Contrairement à une idée reçue, la nouvelle économie (services, numérique, etc.) n’a pas remplacé l’ancienne (industrie). C’est une vision eurocentrée, car jamais autant de personnes n’ont été employées dans l’industrie manufacturière à l’échelle mondiale. L’emploi manufacturier régresse dans la plupart des pays riches, mais il progresse au niveau mondial. On assiste plutôt à un basculement de l’emploi industriel des pays du Nord vers les pays du Sud.

Le capital fait face à deux forces : crise de profitabilité et conflits de travail. Il se dirige donc vers des régions où les salaires sont plus faibles et la main d’œuvre plus facile à contrôler. Pays chaque mouvement crée ou renforce une nouvelle classe ouvrière qui peut se mobiliser pour ses droits : trouver une main d’œuvre bon marché et disciplinée s’apparente à un mirage.

L’épicentre du travail ne change pas seulement d’un pays à l’autre mais aussi d’une industrie à l’autre, au gré de l’accumulation du capital et de la recherche de profits. Le textile a été l’industrie dominante au XIXe siècle, l’automobile au XXe siècle. La logistique, la fabrication de batteries ou le numérique pourraient être celle du XXIe siècle.

Dans tous les cas, le travail et les conflits de travail suivent les mouvements du capital.

Le numérique a l’image d’un secteur où le travail serait moins pénible, moins contraignant et plus intéressant. Or, il emploie une armée de nouveaux prolétaires invisibilisés.

On parle d’ubérisation, de travail à la pige, à la tâche.

Les travailleurs assument entièrement les risques liés à l’activité sans bénéficier du statut de salarié (congés payés, salaire minimum, protection sociale)

Les plateformes constituent une extension du domaine de marché, elles remplacent des personnels (amitié, parenté, communauté) par des rapports marchands.

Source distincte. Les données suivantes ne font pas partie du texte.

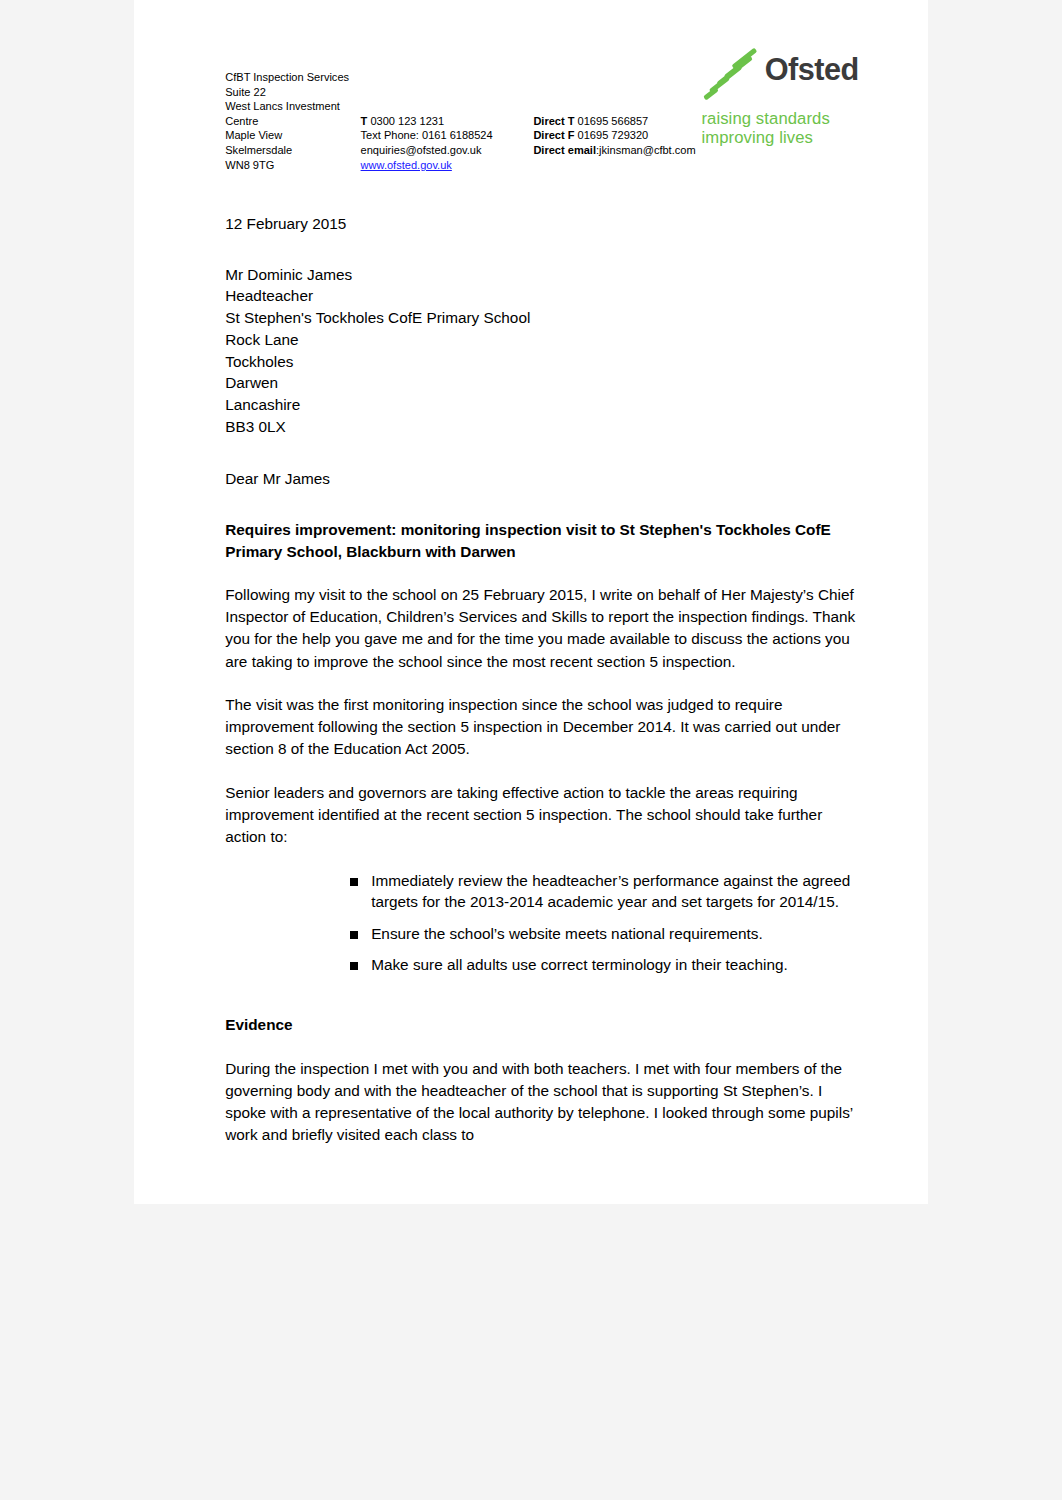CfBT Inspection Services
Suite 22
West Lancs Investment Centre
Maple View
Skelmersdale
WN8 9TG
T 0300 123 1231
Text Phone: 0161 6188524
enquiries@ofsted.gov.uk
www.ofsted.gov.uk
Direct T 01695 566857
Direct F 01695 729320
Direct email:jkinsman@cfbt.com
Ofsted
raising standards
improving lives
12 February 2015
Mr Dominic James
Headteacher
St Stephen's Tockholes CofE Primary School
Rock Lane
Tockholes
Darwen
Lancashire
BB3 0LX
Dear Mr James
Requires improvement: monitoring inspection visit to St Stephen's Tockholes CofE Primary School, Blackburn with Darwen
Following my visit to the school on 25 February 2015, I write on behalf of Her Majesty’s Chief Inspector of Education, Children’s Services and Skills to report the inspection findings. Thank you for the help you gave me and for the time you made available to discuss the actions you are taking to improve the school since the most recent section 5 inspection.
The visit was the first monitoring inspection since the school was judged to require improvement following the section 5 inspection in December 2014. It was carried out under section 8 of the Education Act 2005.
Senior leaders and governors are taking effective action to tackle the areas requiring improvement identified at the recent section 5 inspection. The school should take further action to:
Immediately review the headteacher’s performance against the agreed targets for the 2013-2014 academic year and set targets for 2014/15.
Ensure the school’s website meets national requirements.
Make sure all adults use correct terminology in their teaching.
Evidence
During the inspection I met with you and with both teachers. I met with four members of the governing body and with the headteacher of the school that is supporting St Stephen’s. I spoke with a representative of the local authority by telephone. I looked through some pupils’ work and briefly visited each class to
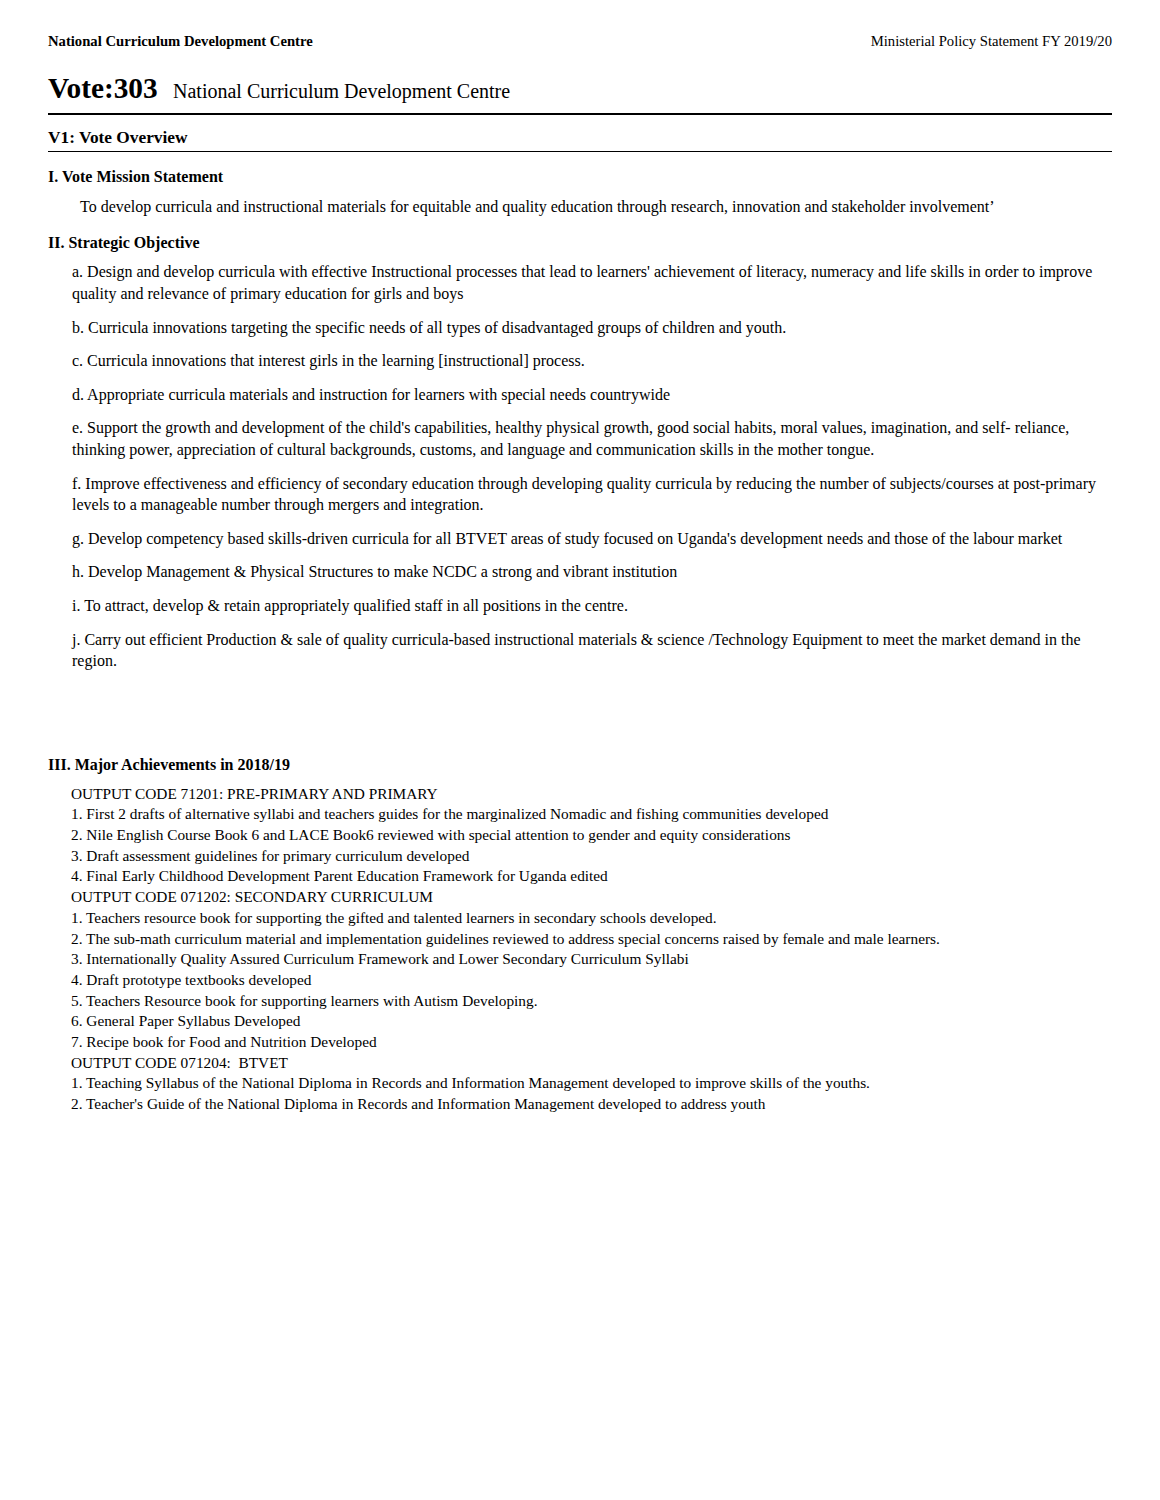National Curriculum Development Centre
Ministerial Policy Statement FY 2019/20
Vote:303 National Curriculum Development Centre
V1: Vote Overview
I. Vote Mission Statement
To develop curricula and instructional materials for equitable and quality education through research, innovation and stakeholder involvement’
II. Strategic Objective
a. Design and develop curricula with effective Instructional processes that lead to learners' achievement of literacy, numeracy and life skills in order to improve quality and relevance of primary education for girls and boys
b. Curricula innovations targeting the specific needs of all types of disadvantaged groups of children and youth.
c. Curricula innovations that interest girls in the learning [instructional] process.
d. Appropriate curricula materials and instruction for learners with special needs countrywide
e. Support the growth and development of the child's capabilities, healthy physical growth, good social habits, moral values, imagination, and self- reliance, thinking power, appreciation of cultural backgrounds, customs, and language and communication skills in the mother tongue.
f. Improve effectiveness and efficiency of secondary education through developing quality curricula by reducing the number of subjects/courses at post-primary levels to a manageable number through mergers and integration.
g. Develop competency based skills-driven curricula for all BTVET areas of study focused on Uganda's development needs and those of the labour market
h. Develop Management & Physical Structures to make NCDC a strong and vibrant institution
i. To attract, develop & retain appropriately qualified staff in all positions in the centre.
j. Carry out efficient Production & sale of quality curricula-based instructional materials & science /Technology Equipment to meet the market demand in the region.
III. Major Achievements in 2018/19
OUTPUT CODE 71201: PRE-PRIMARY AND PRIMARY
1. First 2 drafts of alternative syllabi and teachers guides for the marginalized Nomadic and fishing communities developed
2. Nile English Course Book 6 and LACE Book6 reviewed with special attention to gender and equity considerations
3. Draft assessment guidelines for primary curriculum developed
4. Final Early Childhood Development Parent Education Framework for Uganda edited
OUTPUT CODE 071202: SECONDARY CURRICULUM
1. Teachers resource book for supporting the gifted and talented learners in secondary schools developed.
2. The sub-math curriculum material and implementation guidelines reviewed to address special concerns raised by female and male learners.
3. Internationally Quality Assured Curriculum Framework and Lower Secondary Curriculum Syllabi
4. Draft prototype textbooks developed
5. Teachers Resource book for supporting learners with Autism Developing.
6. General Paper Syllabus Developed
7. Recipe book for Food and Nutrition Developed
OUTPUT CODE 071204: BTVET
1. Teaching Syllabus of the National Diploma in Records and Information Management developed to improve skills of the youths.
2. Teacher's Guide of the National Diploma in Records and Information Management developed to address youth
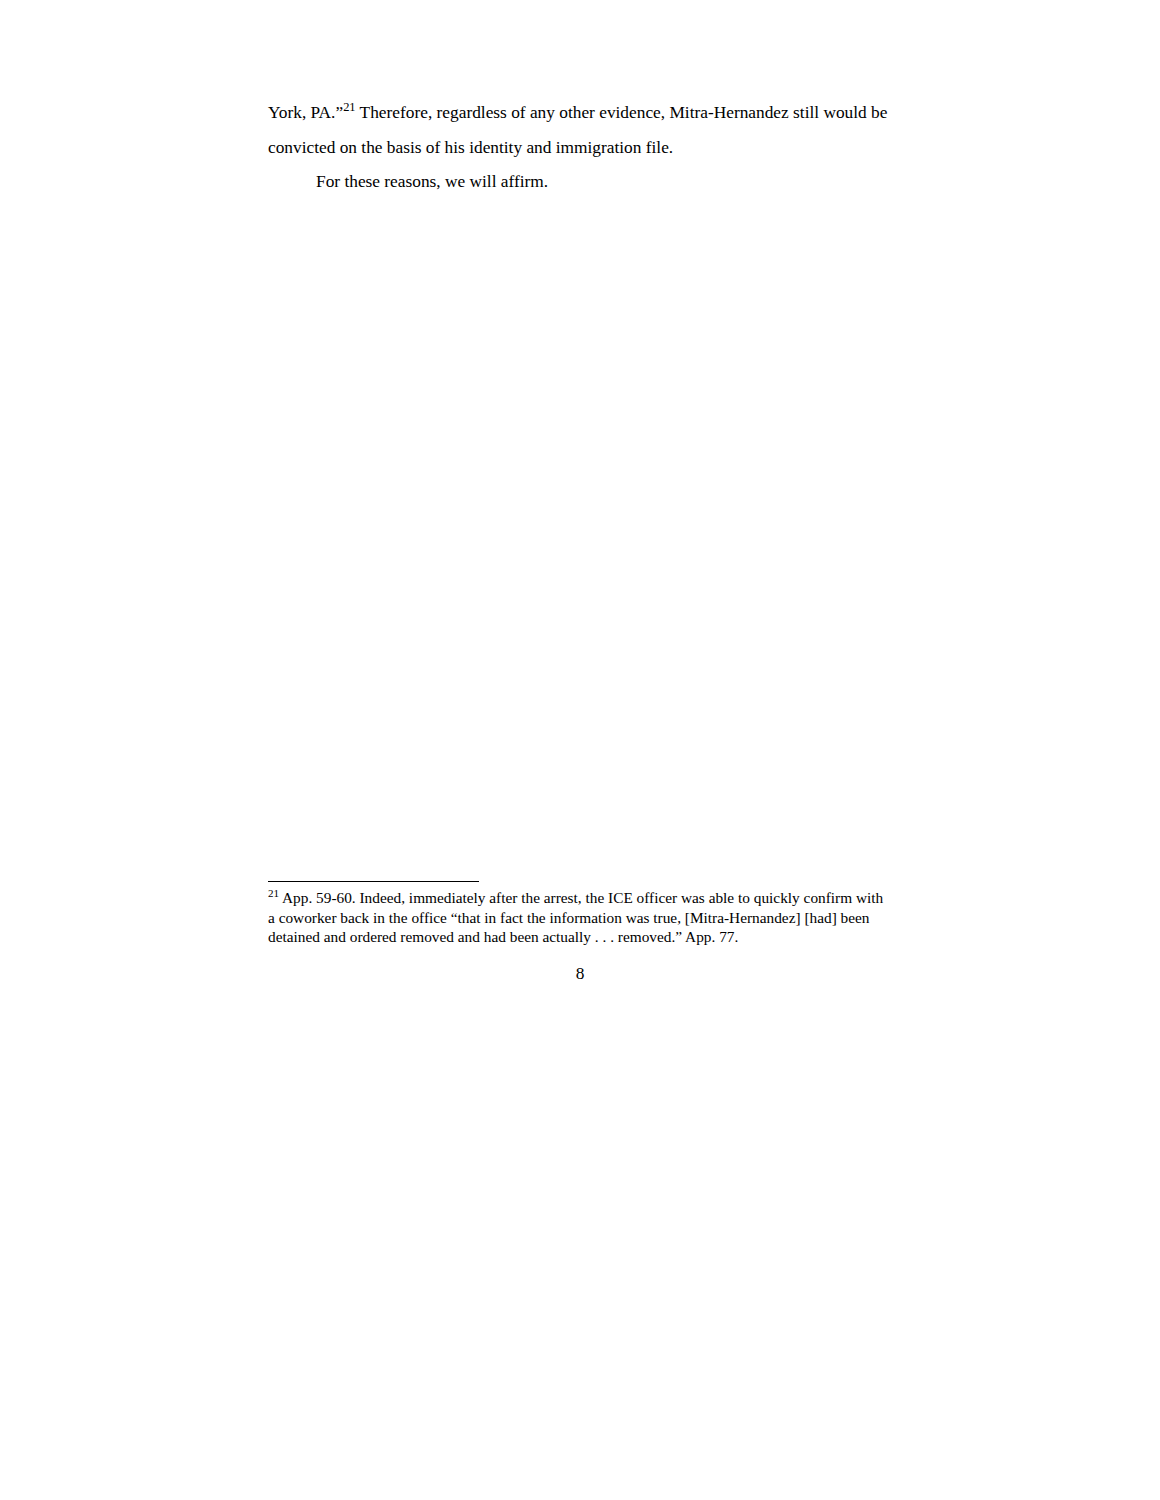York, PA.”21 Therefore, regardless of any other evidence, Mitra-Hernandez still would be convicted on the basis of his identity and immigration file.
For these reasons, we will affirm.
21 App. 59-60. Indeed, immediately after the arrest, the ICE officer was able to quickly confirm with a coworker back in the office “that in fact the information was true, [Mitra-Hernandez] [had] been detained and ordered removed and had been actually . . . removed.” App. 77.
8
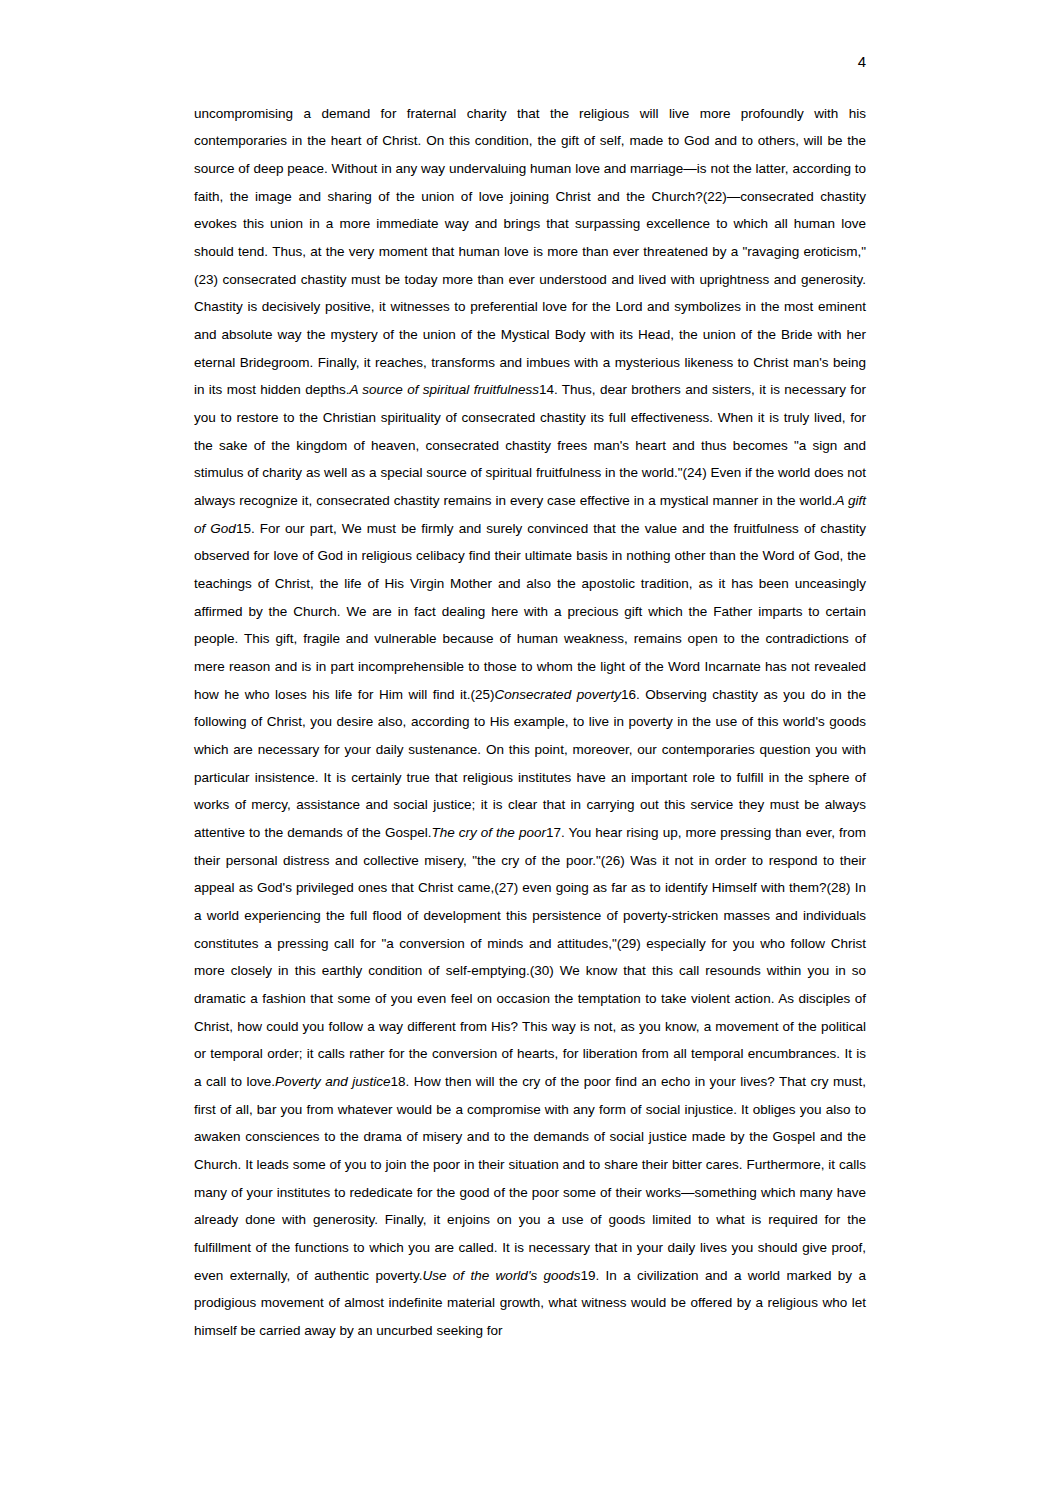4
uncompromising a demand for fraternal charity that the religious will live more profoundly with his contemporaries in the heart of Christ. On this condition, the gift of self, made to God and to others, will be the source of deep peace. Without in any way undervaluing human love and marriage—is not the latter, according to faith, the image and sharing of the union of love joining Christ and the Church?(22)—consecrated chastity evokes this union in a more immediate way and brings that surpassing excellence to which all human love should tend. Thus, at the very moment that human love is more than ever threatened by a "ravaging eroticism,"(23) consecrated chastity must be today more than ever understood and lived with uprightness and generosity. Chastity is decisively positive, it witnesses to preferential love for the Lord and symbolizes in the most eminent and absolute way the mystery of the union of the Mystical Body with its Head, the union of the Bride with her eternal Bridegroom. Finally, it reaches, transforms and imbues with a mysterious likeness to Christ man's being in its most hidden depths.A source of spiritual fruitfulness14. Thus, dear brothers and sisters, it is necessary for you to restore to the Christian spirituality of consecrated chastity its full effectiveness. When it is truly lived, for the sake of the kingdom of heaven, consecrated chastity frees man's heart and thus becomes "a sign and stimulus of charity as well as a special source of spiritual fruitfulness in the world."(24) Even if the world does not always recognize it, consecrated chastity remains in every case effective in a mystical manner in the world.A gift of God15. For our part, We must be firmly and surely convinced that the value and the fruitfulness of chastity observed for love of God in religious celibacy find their ultimate basis in nothing other than the Word of God, the teachings of Christ, the life of His Virgin Mother and also the apostolic tradition, as it has been unceasingly affirmed by the Church. We are in fact dealing here with a precious gift which the Father imparts to certain people. This gift, fragile and vulnerable because of human weakness, remains open to the contradictions of mere reason and is in part incomprehensible to those to whom the light of the Word Incarnate has not revealed how he who loses his life for Him will find it.(25)Consecrated poverty16. Observing chastity as you do in the following of Christ, you desire also, according to His example, to live in poverty in the use of this world's goods which are necessary for your daily sustenance. On this point, moreover, our contemporaries question you with particular insistence. It is certainly true that religious institutes have an important role to fulfill in the sphere of works of mercy, assistance and social justice; it is clear that in carrying out this service they must be always attentive to the demands of the Gospel.The cry of the poor17. You hear rising up, more pressing than ever, from their personal distress and collective misery, "the cry of the poor."(26) Was it not in order to respond to their appeal as God's privileged ones that Christ came,(27) even going as far as to identify Himself with them?(28) In a world experiencing the full flood of development this persistence of poverty-stricken masses and individuals constitutes a pressing call for "a conversion of minds and attitudes,"(29) especially for you who follow Christ more closely in this earthly condition of self-emptying.(30) We know that this call resounds within you in so dramatic a fashion that some of you even feel on occasion the temptation to take violent action. As disciples of Christ, how could you follow a way different from His? This way is not, as you know, a movement of the political or temporal order; it calls rather for the conversion of hearts, for liberation from all temporal encumbrances. It is a call to love.Poverty and justice18. How then will the cry of the poor find an echo in your lives? That cry must, first of all, bar you from whatever would be a compromise with any form of social injustice. It obliges you also to awaken consciences to the drama of misery and to the demands of social justice made by the Gospel and the Church. It leads some of you to join the poor in their situation and to share their bitter cares. Furthermore, it calls many of your institutes to rededicate for the good of the poor some of their works—something which many have already done with generosity. Finally, it enjoins on you a use of goods limited to what is required for the fulfillment of the functions to which you are called. It is necessary that in your daily lives you should give proof, even externally, of authentic poverty.Use of the world's goods19. In a civilization and a world marked by a prodigious movement of almost indefinite material growth, what witness would be offered by a religious who let himself be carried away by an uncurbed seeking for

Le micro-travail, payé à la tâche, permet d’alimenter des algorithmes et d’entraîner des modèles d’intelligence artificielle. Cette dépendance de l’intelligence artificielle aux micro-travailleurs est le secret honteux des discours triomphants sur l’intelligence artificielle.

Ce modèle n’est pas novateur : il s’apparente au tâcheronnat du XIXe siècle : un travail était confié formellement à un « preneur d’ouvrage », qui sous-traitait à plusieurs travailleurs ou travailleuses payés à la tâche.

Conflits, syndicalisation, auto-organisation, autogestion : on retrouve les formes classiques des conflits du travail. Les travailleurs de plateformes et les micro-travailleurs sont donc des « salariés » comme les autres, rémunérés par le capital.

4. Le travail du flux

La « révolution logistique » est une transformation majeure du capitalisme, avec une accélération de la circulation des marchandises à l’échelle internationale.

La fascination pour l’architecture des espaces et les infrastructures des entrepôts (le travail mort) fait oublier le travail vivant nécessaire à leur fonctionnement.

La révolution logistique a des effets paradoxaux sur la circulation des marchandises : les chaînes d’approvisionnement dépendent de fournisseurs de moins en moins nombreux, la disruption d’un segment de la chaîne implique l’interruption de l’ensemble. Cette fragilité n’est pas seulement un épiphénomène, elle a une dimension structurelle, qui peut être un levier en action pour les travailleurs du flux.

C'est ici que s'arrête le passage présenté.